Tom is especially interested in the temporal aspect of music (including polyrhythmical/polymetrical music); music theater — or more generally, various forms of musical representation; the relation between music and language; the philosophy of music (especially music and the emotions, music and understanding). His music is deeply rooted in the western European musical tradition, but is greatly influenced by its lesser known aspects (e.g. medieval and renaissance music, rhetorical aspects of baroque music).

His website shows off all of these interests; his music page there is especially generous about providing quality listening to his already-amazing pieces (the recordings and performances are generally top-notch). This is someone to keep an eye on in the coming years.

………………….

Tristan Fuentes (b. 1951 — Mexico), Joe Holmquist (b. 1951 — US)

The official word is:

Tristan FuentesTristan Fuentes, born 1951 in Mexico City, is the son of a school teacher and barrister. His first ensemble experience was “Cherub Choir” as a five-year-old, and piano studies followed at age six. In the fifth grade he had the opportunity to join the class band. It was denied that he play trumpet but firmly suggested that he play drums. At age fifteen he organized his first combo and started playing professionally.

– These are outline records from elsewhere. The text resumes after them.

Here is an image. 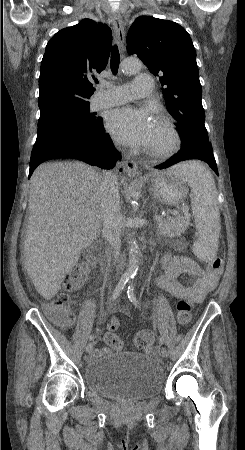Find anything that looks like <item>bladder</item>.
<instances>
[{"mask_svg": "<svg viewBox=\"0 0 245 450\" xmlns=\"http://www.w3.org/2000/svg\"><path fill=\"white\" fill-rule=\"evenodd\" d=\"M83 379L101 397L144 399L160 392L165 375L160 363L147 355L119 352L90 359Z\"/></svg>", "mask_w": 245, "mask_h": 450, "instance_id": "bladder-1", "label": "bladder"}]
</instances>
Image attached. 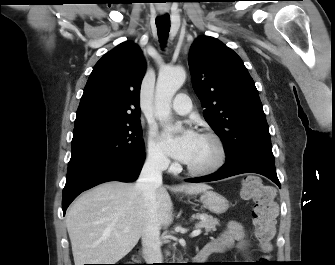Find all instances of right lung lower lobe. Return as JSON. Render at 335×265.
I'll use <instances>...</instances> for the list:
<instances>
[{"label":"right lung lower lobe","mask_w":335,"mask_h":265,"mask_svg":"<svg viewBox=\"0 0 335 265\" xmlns=\"http://www.w3.org/2000/svg\"><path fill=\"white\" fill-rule=\"evenodd\" d=\"M144 156L131 161L93 160L68 168L62 193L65 215L70 203L83 191L107 181L132 182L137 179Z\"/></svg>","instance_id":"98d812e1"}]
</instances>
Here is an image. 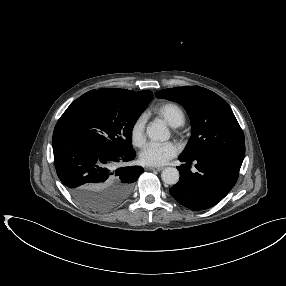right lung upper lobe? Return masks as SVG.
I'll return each mask as SVG.
<instances>
[{
    "mask_svg": "<svg viewBox=\"0 0 286 286\" xmlns=\"http://www.w3.org/2000/svg\"><path fill=\"white\" fill-rule=\"evenodd\" d=\"M109 90L116 92L120 95L126 96V97H131V98H148V99H153V94L149 90H143L140 92H134L131 90H125V89H119V88H108Z\"/></svg>",
    "mask_w": 286,
    "mask_h": 286,
    "instance_id": "1",
    "label": "right lung upper lobe"
}]
</instances>
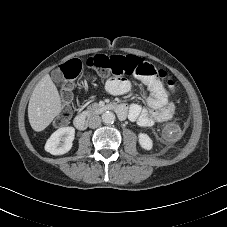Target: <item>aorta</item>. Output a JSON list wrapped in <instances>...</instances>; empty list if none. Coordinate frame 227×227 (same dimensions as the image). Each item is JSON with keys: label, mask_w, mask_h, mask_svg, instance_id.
<instances>
[{"label": "aorta", "mask_w": 227, "mask_h": 227, "mask_svg": "<svg viewBox=\"0 0 227 227\" xmlns=\"http://www.w3.org/2000/svg\"><path fill=\"white\" fill-rule=\"evenodd\" d=\"M102 120L106 124H112L115 121V115L111 111H106L102 114Z\"/></svg>", "instance_id": "obj_1"}]
</instances>
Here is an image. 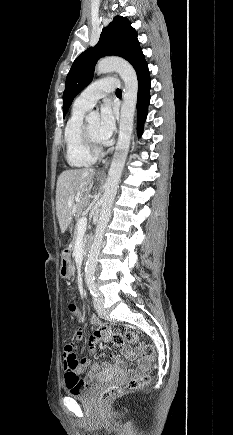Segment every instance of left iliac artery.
Instances as JSON below:
<instances>
[{
	"label": "left iliac artery",
	"mask_w": 233,
	"mask_h": 435,
	"mask_svg": "<svg viewBox=\"0 0 233 435\" xmlns=\"http://www.w3.org/2000/svg\"><path fill=\"white\" fill-rule=\"evenodd\" d=\"M86 283H87V286L90 290V293L95 297L99 296V292H98V290L96 288V284H95V277L87 278Z\"/></svg>",
	"instance_id": "obj_1"
}]
</instances>
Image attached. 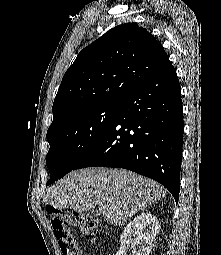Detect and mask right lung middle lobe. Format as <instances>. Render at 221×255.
<instances>
[{
  "instance_id": "obj_1",
  "label": "right lung middle lobe",
  "mask_w": 221,
  "mask_h": 255,
  "mask_svg": "<svg viewBox=\"0 0 221 255\" xmlns=\"http://www.w3.org/2000/svg\"><path fill=\"white\" fill-rule=\"evenodd\" d=\"M120 103H104L79 110L47 131L50 149L46 165L47 185L69 173L101 137L113 120Z\"/></svg>"
}]
</instances>
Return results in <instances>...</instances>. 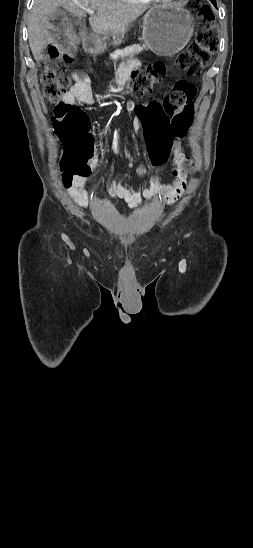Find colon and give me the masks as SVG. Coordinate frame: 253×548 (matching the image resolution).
<instances>
[{
    "instance_id": "5ec220e1",
    "label": "colon",
    "mask_w": 253,
    "mask_h": 548,
    "mask_svg": "<svg viewBox=\"0 0 253 548\" xmlns=\"http://www.w3.org/2000/svg\"><path fill=\"white\" fill-rule=\"evenodd\" d=\"M199 15L201 28L196 40L174 60L177 69L191 76L199 75L209 64L217 46V29L210 8L202 6ZM71 49L70 43L53 45L40 61L43 95L47 100L57 102L54 108V128L64 144L60 170L65 185L70 184L75 177L89 175L87 162L93 158L95 148L85 111L78 105L60 101L70 87L65 65L73 59ZM165 74L166 67L160 62L153 63L144 72L134 71L130 76L128 91L137 97L150 95L161 85ZM167 87L170 93L166 98H145L135 113L136 120L145 125L142 134L147 139L150 160L154 165L167 163L171 139L183 137L194 116L196 87L186 83L184 77L170 80ZM180 168L184 173L191 171L193 161L184 157Z\"/></svg>"
}]
</instances>
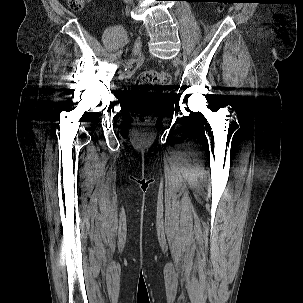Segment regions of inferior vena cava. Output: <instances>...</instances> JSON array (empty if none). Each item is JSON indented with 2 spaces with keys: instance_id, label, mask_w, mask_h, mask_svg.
<instances>
[{
  "instance_id": "obj_1",
  "label": "inferior vena cava",
  "mask_w": 303,
  "mask_h": 303,
  "mask_svg": "<svg viewBox=\"0 0 303 303\" xmlns=\"http://www.w3.org/2000/svg\"><path fill=\"white\" fill-rule=\"evenodd\" d=\"M125 3H131L132 0H124Z\"/></svg>"
}]
</instances>
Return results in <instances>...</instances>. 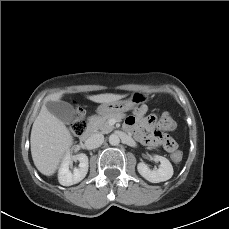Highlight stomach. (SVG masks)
Returning <instances> with one entry per match:
<instances>
[{"label":"stomach","mask_w":229,"mask_h":229,"mask_svg":"<svg viewBox=\"0 0 229 229\" xmlns=\"http://www.w3.org/2000/svg\"><path fill=\"white\" fill-rule=\"evenodd\" d=\"M147 100V95L136 92L131 95L127 100L115 101L111 103H103L97 108V113L101 116L111 115V114H122L127 112L137 105L145 102Z\"/></svg>","instance_id":"obj_1"}]
</instances>
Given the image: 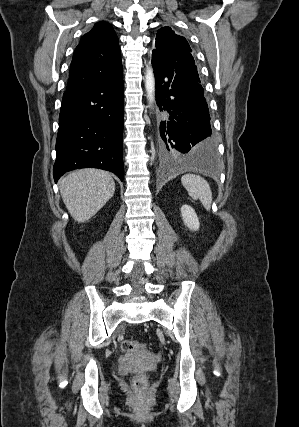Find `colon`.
<instances>
[{
    "label": "colon",
    "instance_id": "5ec220e1",
    "mask_svg": "<svg viewBox=\"0 0 299 427\" xmlns=\"http://www.w3.org/2000/svg\"><path fill=\"white\" fill-rule=\"evenodd\" d=\"M122 350L125 353H132L135 352L139 349H142L144 346L142 344H140L137 341H133V340H124L122 342ZM133 387L138 391V392H142L147 388V376L145 372H140L138 374L135 375V377L133 378Z\"/></svg>",
    "mask_w": 299,
    "mask_h": 427
}]
</instances>
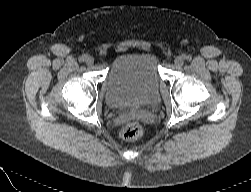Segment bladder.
<instances>
[{
  "label": "bladder",
  "instance_id": "31cf9c89",
  "mask_svg": "<svg viewBox=\"0 0 251 192\" xmlns=\"http://www.w3.org/2000/svg\"><path fill=\"white\" fill-rule=\"evenodd\" d=\"M158 57L151 52L124 53L112 63L105 98L114 108H138L156 102L161 77Z\"/></svg>",
  "mask_w": 251,
  "mask_h": 192
}]
</instances>
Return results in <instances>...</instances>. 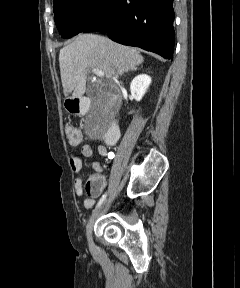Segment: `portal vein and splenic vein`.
Segmentation results:
<instances>
[{
    "instance_id": "1",
    "label": "portal vein and splenic vein",
    "mask_w": 240,
    "mask_h": 288,
    "mask_svg": "<svg viewBox=\"0 0 240 288\" xmlns=\"http://www.w3.org/2000/svg\"><path fill=\"white\" fill-rule=\"evenodd\" d=\"M92 71L95 75H97L98 77H103L104 76V72L102 70H99L97 68H92Z\"/></svg>"
}]
</instances>
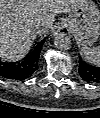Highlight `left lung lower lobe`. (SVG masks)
<instances>
[{
	"label": "left lung lower lobe",
	"instance_id": "left-lung-lower-lobe-1",
	"mask_svg": "<svg viewBox=\"0 0 100 118\" xmlns=\"http://www.w3.org/2000/svg\"><path fill=\"white\" fill-rule=\"evenodd\" d=\"M79 74L84 81L89 83H99L100 82V66H93L85 61L82 58H79Z\"/></svg>",
	"mask_w": 100,
	"mask_h": 118
}]
</instances>
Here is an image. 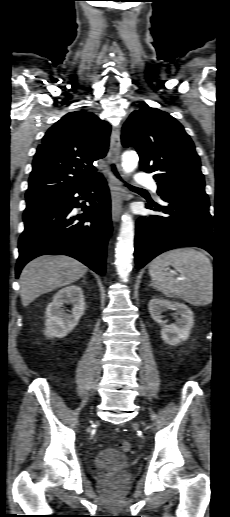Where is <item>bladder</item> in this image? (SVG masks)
<instances>
[{"label":"bladder","instance_id":"31cf9c89","mask_svg":"<svg viewBox=\"0 0 230 517\" xmlns=\"http://www.w3.org/2000/svg\"><path fill=\"white\" fill-rule=\"evenodd\" d=\"M130 463L129 455L111 448L99 451L93 458L94 467L99 469L118 470L129 466Z\"/></svg>","mask_w":230,"mask_h":517}]
</instances>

As a university student he pursued a dual track of classical music and rock & roll. In his mid-twenties he studied percussion, music theory, and composition at the New England Conservatory and suffered under the tutelage of Gunther Schuller. Upon his liberation with a Master of Music degree, he set upon a diverse life of people, places, languages, and art objects. His main compositional influences have been Terry Riley, John Cage, and Frederic Rzewski. His works are primarily for small instrumental ensembles, often including exotic percussion.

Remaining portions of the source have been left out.